70% >> Carla Dias


A carreira dele nunca foi celebrada pelos familiares. Aliás, eles costumavam evitar o tema a todo custo, mesmo quando ele se tornava a fonte de informações perfeita para a burocracia da tragédia.

Não se importava, não mais. Há muito tempo, deixou de se preocupar com o que as pessoas pensavam a seu respeito. Estabeleceu-se como profissional da área, construiu uma carreira que, há quase três décadas, sustenta sua vida. Achava de uma ironia delicada a forma como despertou para tal arte, mas também já não pensava mais tanto assim nisso. 

Considerou desistir. No início, sentiu-se leviano, aproveitando-se da dor alheia para garantir as compras do mês, evitar o corte da luz, ter um lugar para o qual pudesse voltar. Deu-se conta de que não havia motivos mais justos para enveredar por aquele caminho. Depois, compreendeu a importância do que fazia, mesmo provocando as crenças dos primos sobre a legitimidade de seu negócio, o que o tornou vítima da jocosidade deles. Ainda assim, havia um limite, pois sabiam que, eventualmente, poderiam precisar dos serviços por ele oferecidos. E estavam certos. Um dos primos foi até seu escritório e implorou por sua ajuda. Ignorava qualquer etapa daquele processo, não sabia lidar com a mistura de dor com burocracia, e a esposa estava tão balada, que se arrastava pela casa, muda.

Aceitou o trabalho, ofereceu um desconto de 70%, exclusivo para familiares, e garantiu ao primo que não precisaria se preocupar com nada. Sentiu-se, naquele momento, um pouco inseguro, pois era a primeira vez que um parente o procurava por conta de seus serviços. Na verdade, eles faziam questão de manter distância.

Durante o funeral da tia-avó, ele coordenou o evento. Não faltou água, os lenços descartáveis estavam espalhados estrategicamente, havia uma enfermeira a postos, para amparar quem fosse durante surtos e desmaios. Na entrada, uma jovem elegante recebia e conduzia os familiares e amigos à sala de velório. No escritório, mantinha um representante de cada uma das três principais religiões, para atender pedidos de amparo, em caso de descrença aguda, causadora de instabilidade no evento. Também mantinha um ateu na equipe, pois, não raro, a religiosidade desaparecia diante da perda inestimável.

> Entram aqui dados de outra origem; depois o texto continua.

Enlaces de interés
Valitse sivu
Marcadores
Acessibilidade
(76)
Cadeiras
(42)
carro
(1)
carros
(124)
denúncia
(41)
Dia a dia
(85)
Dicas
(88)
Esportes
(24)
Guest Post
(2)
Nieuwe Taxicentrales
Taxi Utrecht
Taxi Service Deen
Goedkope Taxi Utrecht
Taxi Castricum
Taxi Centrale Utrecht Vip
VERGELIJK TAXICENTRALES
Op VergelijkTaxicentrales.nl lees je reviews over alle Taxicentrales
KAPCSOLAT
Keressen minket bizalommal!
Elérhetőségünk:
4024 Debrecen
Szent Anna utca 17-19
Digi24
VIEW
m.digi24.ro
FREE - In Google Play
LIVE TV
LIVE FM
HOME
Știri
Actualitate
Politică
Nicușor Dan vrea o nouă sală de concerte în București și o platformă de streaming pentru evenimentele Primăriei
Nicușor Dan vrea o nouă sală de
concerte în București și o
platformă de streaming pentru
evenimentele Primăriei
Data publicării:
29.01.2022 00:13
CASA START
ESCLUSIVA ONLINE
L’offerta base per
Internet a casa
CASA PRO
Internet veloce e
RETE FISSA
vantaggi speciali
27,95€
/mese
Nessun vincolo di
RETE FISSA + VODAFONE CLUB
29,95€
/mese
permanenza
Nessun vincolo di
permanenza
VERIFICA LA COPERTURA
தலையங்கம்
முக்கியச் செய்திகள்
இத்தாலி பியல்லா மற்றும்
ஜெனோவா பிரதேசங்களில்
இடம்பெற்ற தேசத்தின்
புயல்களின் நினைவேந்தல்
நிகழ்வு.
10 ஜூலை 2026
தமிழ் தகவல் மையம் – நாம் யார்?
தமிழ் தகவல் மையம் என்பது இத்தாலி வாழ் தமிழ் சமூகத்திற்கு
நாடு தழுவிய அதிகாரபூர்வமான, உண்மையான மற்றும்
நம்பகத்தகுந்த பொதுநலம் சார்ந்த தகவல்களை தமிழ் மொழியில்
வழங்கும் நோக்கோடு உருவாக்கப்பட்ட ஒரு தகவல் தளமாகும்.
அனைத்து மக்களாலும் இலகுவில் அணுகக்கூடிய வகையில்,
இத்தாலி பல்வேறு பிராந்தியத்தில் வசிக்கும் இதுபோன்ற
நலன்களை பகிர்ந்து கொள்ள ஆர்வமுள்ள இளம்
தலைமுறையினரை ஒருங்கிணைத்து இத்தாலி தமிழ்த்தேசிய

O mestre de cerimônias emocionou a todos com sua abordagem sobre o fim da jornada de Dona Letícia. Foi difícil para ele redigir o memorial, porque a tia-avó era das piores pessoas que já conheceu, mas se esforçou e pensou em Jandira, irmã dela, que costumava contar histórias incríveis sobre fantasmas comandando o planeta. Ela era divertida, transgressora, uma pessoa inesquecível que, por ser quem era, foi enterrada às escondidas. A morte dela foi alívio para muitos, os que não gostavam de serem incomodados por questionamentos.

O evento foi um sucesso. Algumas pessoas, que nunca haviam lhe dirigido a palavra, pois achavam seu negócio de morte um mau agouro evitável, gastaram um pouco de vocabulário com ele durante a despedida.

O primo, arrasado com a morte da mãe, agradeceu o bom trabalho e até o abraçou demoradamente. Antes de se desenlaçar dele, cochichou em seu ouvido:

— Você também faz festa de casamento? 70% de desconto?


carladias.com.br

Comentários

Jander Minesso disse…
Que delícia de texto! Ri horrores e senti pouquíssima culpa!
Nadia Coldebella disse…
Antevejo o resultado do casamento. Adorei como vc brincou nessa história. Muito legal!!
Zoraya Cesar disse…
HAHAHAHAAHAH um texto muitíssimo bem elaborado e engraçado de Carla Dias, um momento histórico (por ser engraçado, veja bem, pq bem elaborado é sempre). Amei a história! E quero a continuação do casamento!
Albir disse…
O papa- defuntos finalmente teve o reconhecimento da família. O tema pode ser qualquer um para um bom promoter. Muito divertido!